A nice platitude. Applies to an extent in Kodak's case.

Those people getting cannibalized should be justly afraid, of course. And cut their redundancy benefits.

William M. Connolley said...

> One of us has spent zero time working for the government

I spent years working for NERC, which is effectively govt. But perhaps the "one of us" you're referring t is you? I really can't tell.

> A nice platitude

I wondered if you'd duck it like that, and you have. The point is, that's from your link, that you presented with approval to buttress your claims. Now it says something you don't like you're disclaiming it. Or, perhaps only some of it. Maybe all the rest of it is non-platitudinous. I can't tell. You can't claim it's a minor part of the piece; to the contrary, it is introduced as "The most immediate takeaway from the fall of Kodak is clear". But you don't like it, so you discount it. How do you justify doing that? Are you saying that, in retrospect, the piece you offered as evidence isn't credible?

Anonymous said...

" Nor does carbon pricing work well to curb emissions from transportation, which account for about 14 percent of the global total. Studies show that drivers are usually unresponsive to modest increases in gasoline and diesel taxes."

I agree that the usual way this is phrased is, well, dumb. There is another way to phrase it which may not be as dumb, but is harder to analyze. If the second sentence was more along the lines of,

"Studies show that due to externalities/irrationality/other-market-imperfection the transportation sector is insufficiently responsive to price signals, and therefore..."

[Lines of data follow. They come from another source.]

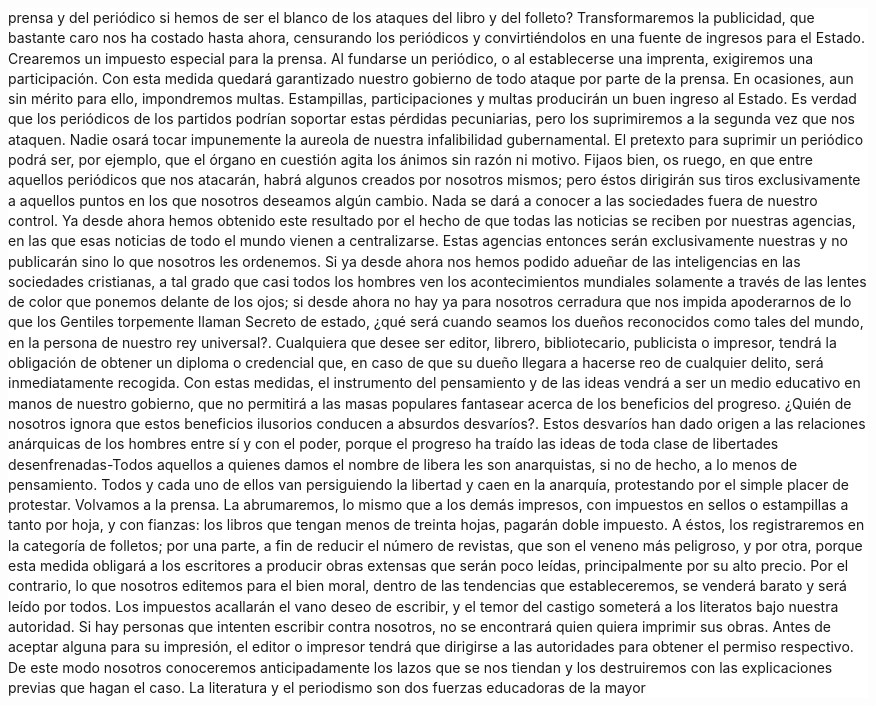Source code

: prensa y del periódico si hemos de ser el blanco de los ataques del libro y
del folleto?
Transformaremos la publicidad, que bastante caro nos ha costado
hasta ahora, censurando los periódicos y convirtiéndolos en una fuente de
ingresos para el Estado.
Crearemos un impuesto especial para la prensa. Al fundarse un periódico, o
al establecerse una imprenta, exigiremos una participación. Con esta medida
quedará garantizado nuestro gobierno de todo ataque por parte de la prensa.
En ocasiones, aun sin mérito para ello, impondremos multas.
Estampillas, participaciones y multas producirán un buen ingreso al Estado.
Es verdad que los periódicos de los partidos podrían soportar estas pérdidas
pecuniarias, pero los suprimiremos a la segunda vez que nos ataquen. Nadie
osará tocar impunemente la aureola de nuestra infalibilidad gubernamental.
El pretexto para suprimir un periódico podrá ser, por ejemplo, que el órgano
en cuestión agita los ánimos sin razón ni motivo. Fijaos bien, os ruego, en
que entre aquellos periódicos que nos atacarán, habrá algunos creados por
nosotros mismos; pero
éstos dirigirán sus tiros exclusivamente a aquellos puntos en los que
nosotros deseamos algún cambio.
Nada se dará a conocer a las sociedades fuera de nuestro control. Ya desde
ahora hemos obtenido este resultado por el hecho de que todas las noticias
se reciben por nuestras agencias, en las que esas noticias de todo el mundo
vienen a centralizarse. Estas agencias entonces serán exclusivamente
nuestras y no publicarán sino lo que nosotros les ordenemos.
Si ya desde
ahora nos hemos podido adueñar de las inteligencias en las sociedades
cristianas, a tal grado que casi todos los hombres ven los acontecimientos
mundiales solamente a través de las lentes de color que ponemos delante de
los ojos; si desde ahora no hay ya para nosotros cerradura que nos impida
apoderarnos de lo que los Gentiles torpemente llaman Secreto de estado, ¿qué
será cuando seamos los dueños reconocidos como tales del mundo, en la
persona de nuestro rey universal?.
Cualquiera que desee ser editor, librero, bibliotecario, publicista o
impresor, tendrá la obligación de obtener un diploma o credencial que, en
caso de que su dueño llegara a hacerse reo de cualquier delito, será
inmediatamente recogida. Con estas medidas, el instrumento del pensamiento y
de las ideas vendrá a ser un medio educativo en manos de nuestro gobierno,
que no permitirá a las masas populares fantasear acerca de los beneficios
del progreso. ¿Quién de nosotros ignora que estos beneficios ilusorios
conducen a absurdos desvaríos?.
Estos desvaríos han dado origen a las
relaciones anárquicas de los hombres entre sí y con el poder, porque el
progreso ha traído las ideas de toda clase de libertades desenfrenadas-Todos
aquellos a quienes damos el nombre de libera les son anarquistas, si no de
hecho, a lo menos de pensamiento. Todos y cada uno de ellos van persiguiendo
la libertad y caen en la anarquía, protestando por el simple placer de
protestar.
Volvamos a la prensa. La abrumaremos, lo mismo que a los demás impresos, con
impuestos en sellos o estampillas a tanto por hoja, y con fianzas: los
libros que tengan menos de treinta hojas, pagarán doble impuesto. A éstos,
los registraremos en la categoría de folletos; por una parte, a fin de
reducir el número de revistas, que son el veneno más peligroso, y por otra,
porque esta medida obligará a los escritores a producir obras extensas que
serán poco leídas, principalmente por su alto precio. Por el contrario, lo
que nosotros editemos para el bien moral, dentro de las tendencias que
estableceremos, se venderá barato y será leído por todos.
Los impuestos acallarán el vano deseo de escribir, y el temor del castigo
someterá a los literatos bajo nuestra autoridad. Si hay personas que
intenten escribir contra nosotros, no se encontrará quien quiera imprimir
sus obras. Antes de aceptar alguna para su impresión, el editor o impresor
tendrá que dirigirse a las autoridades para obtener el permiso respectivo.
De este modo nosotros conoceremos anticipadamente los lazos que se nos
tiendan y los destruiremos con las explicaciones previas que hagan el caso.
La literatura y el periodismo son dos fuerzas educadoras de la mayor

The question of rationality in the auto market is actually a challenging one for regulatory impact analysis: some analyses indicate that people will buy the cheaper, less fuel efficient car, even when the improvement in fuel efficiency will save more per month than the increase in price for the monthly car payments. So, if the government mandates more efficient cars, thus saving people money... is this a benefit? Or should a regulatory impact analysis assume that people are rational, and that therefore this benefit can't exist?

-MMM

William M. Connolley said...

> if the government mandates more efficient cars, thus saving people money... is this a benefit?

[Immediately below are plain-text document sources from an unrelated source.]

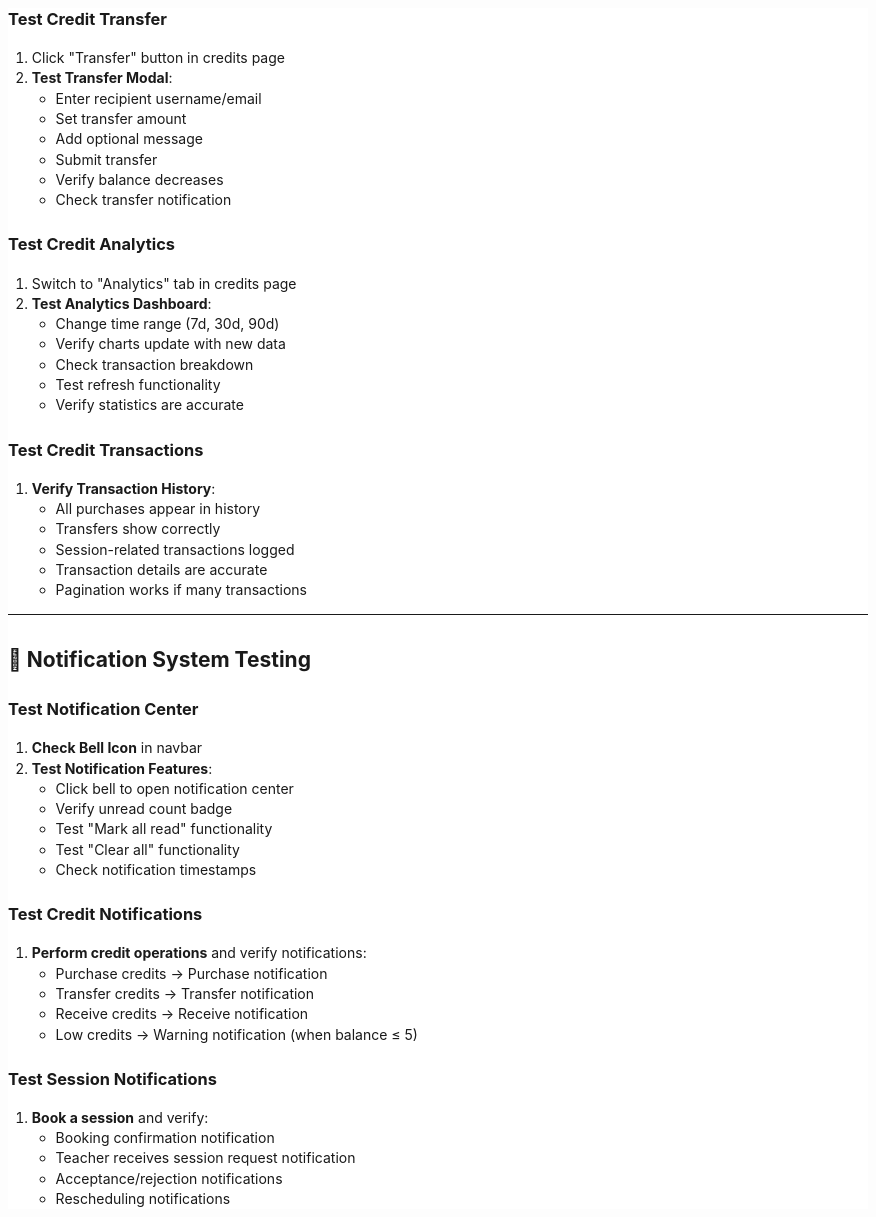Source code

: ### Test Credit Transfer
1. Click "Transfer" button in credits page
2. **Test Transfer Modal**:
   - Enter recipient username/email
   - Set transfer amount
   - Add optional message
   - Submit transfer
   - Verify balance decreases
   - Check transfer notification

### Test Credit Analytics
1. Switch to "Analytics" tab in credits page
2. **Test Analytics Dashboard**:
   - Change time range (7d, 30d, 90d)
   - Verify charts update with new data
   - Check transaction breakdown
   - Test refresh functionality
   - Verify statistics are accurate

### Test Credit Transactions
1. **Verify Transaction History**:
   - All purchases appear in history
   - Transfers show correctly
   - Session-related transactions logged
   - Transaction details are accurate
   - Pagination works if many transactions

---

## 🔔 Notification System Testing

### Test Notification Center
1. **Check Bell Icon** in navbar
2. **Test Notification Features**:
   - Click bell to open notification center
   - Verify unread count badge
   - Test "Mark all read" functionality
   - Test "Clear all" functionality
   - Check notification timestamps

### Test Credit Notifications
1. **Perform credit operations** and verify notifications:
   - Purchase credits → Purchase notification
   - Transfer credits → Transfer notification
   - Receive credits → Receive notification
   - Low credits → Warning notification (when balance ≤ 5)

### Test Session Notifications
1. **Book a session** and verify:
   - Booking confirmation notification
   - Teacher receives session request notification
   - Acceptance/rejection notifications
   - Rescheduling notifications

I don't think the question of whether it is a benefit or not is the important part. There are, potentially, many ways that the populace could "benefit" from doing things differently. But they should not be coerced into doing so, without exceptionally good reasons, simply because to assume that the govt in general knows better than you how you should choose is TRTS.

Anonymous said...

Absent any externalities, I would think the government role would be limited to perhaps requiring posted information (e.g., the new and improved mileage stickers). No coercion. Of course, we are talking about this because of the climate externalities. So I posit a two stage thought experiments:

Stage 1: For whatever reason, taxes are not an option. So the government decides to set mileage standards for cars, and some kind of power plant standards for electricity. The government decides to set those standards using cost-benefit analysis, and decides to take into account money saved due to better fuel mileage in setting the transportation standard.

Stage 2: In year 10 of this policy, carbon taxes become an option. The government wants a smooth transition from stage 1 to stage 2, so attempts to set the taxes at the level which will achieve the same outcomes as in stage 1... at which point, the government realizes that the $/ton CO2 price to achieve the power plant standard is less than the $/ton CO2 price necessary to achieve the transportation standard.

Does this indicate that the government should not have taken account of fuel savings in Stage 1? If not, should the government set different C prices for electricity and transportation in stage 2, or should it decide that a single global C price is more efficient?


I will note that if it were presented to me as an option, I would take a single economy wide carbon price over a patchwork of command-and-control options, but I do wonder if there exist hybrids that could outperform either end. And if such better-performing hybrids exist, that would probably be a result of other market-imperfections, such as consumer irrationality.